Candidate: Lee,PeiZong

Abstract

It is significant that many of time-intensive scientific algorithms are formulated as nested loops, which are inherently regularly structured. In this dissertation the relations between the mathematical structure of nested loop algorithms and the architectural capabilities required for their parallel execution are studied. The architectural model considered in depth is that of an arbitrary dimensional systolic array. The mathematical structure of the algorithm is characterized by classifying its data-dependence vectors according to the new ZERO-ONE-INFINITE property introduced. Using this classification, the first complete set of necessary and sufficient conditions for correct transformation of a nested loop algorithm onto a given systolic array of an arbitrary dimension by means of linear mappings is derived. Practical methods to derive optimal or suboptimal systolic array implementations are also provided.

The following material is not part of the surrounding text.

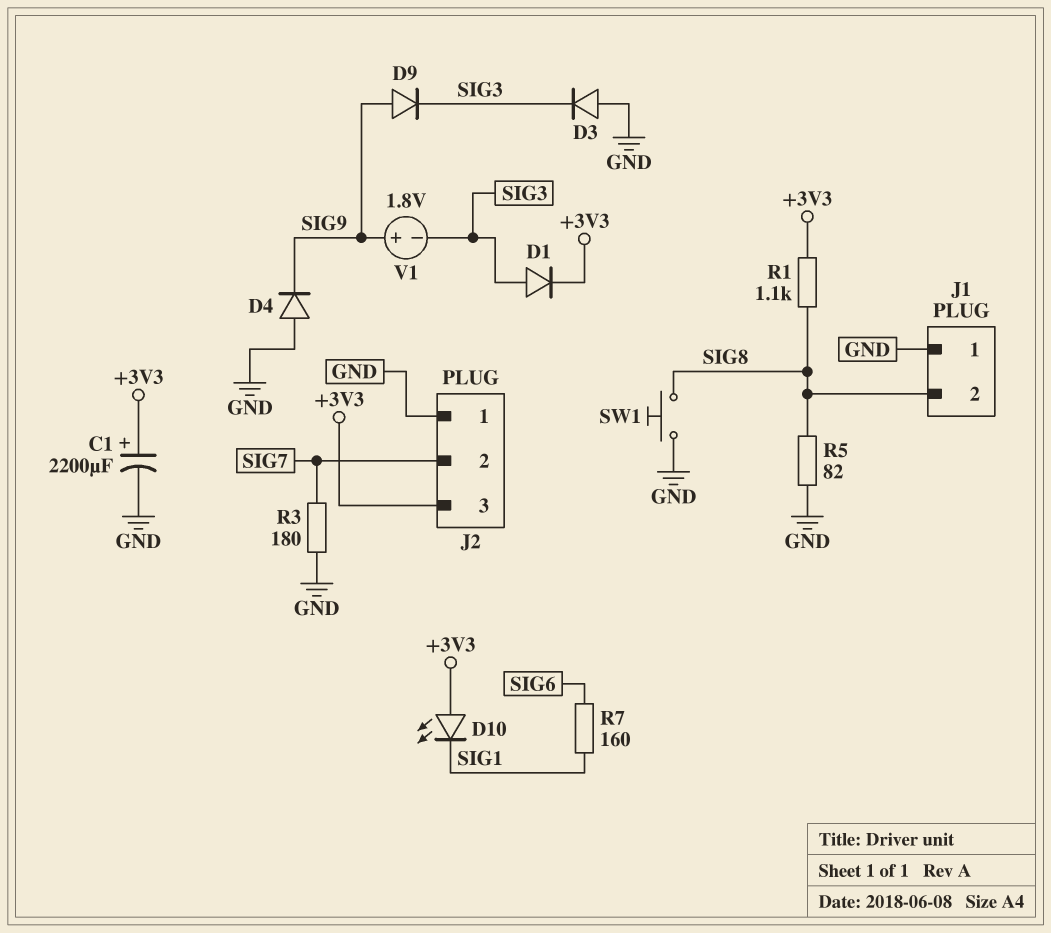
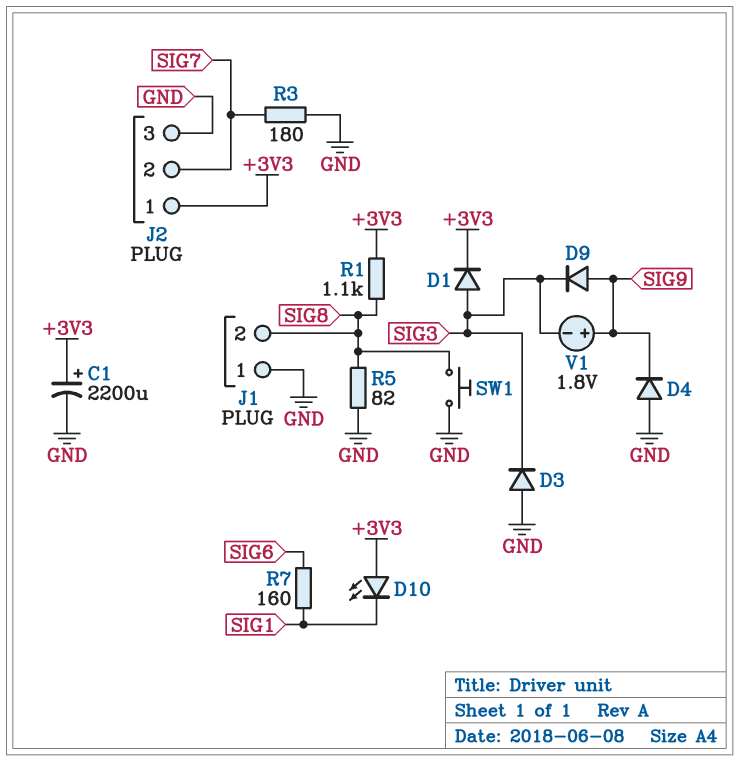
J2 pin 1: GND -> +3V3
J2 pin 3: +3V3 -> GND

The techniques developed are used constructively to develop families of implementations satisfying various optimization criteria and to design programmable arrays efficiently executing classes of algorithms. In addition, a Computer-Aided Design system running on SUN workstations has been implemented to help in the design. The methodology, which deals with general algorithms, is illustrated by synthesizing linear and planar systolic array algorithms for matrix multiplication, a reindexed Warshall-Floyd transitive closure algorithm, and the longest common subsequence algorithm.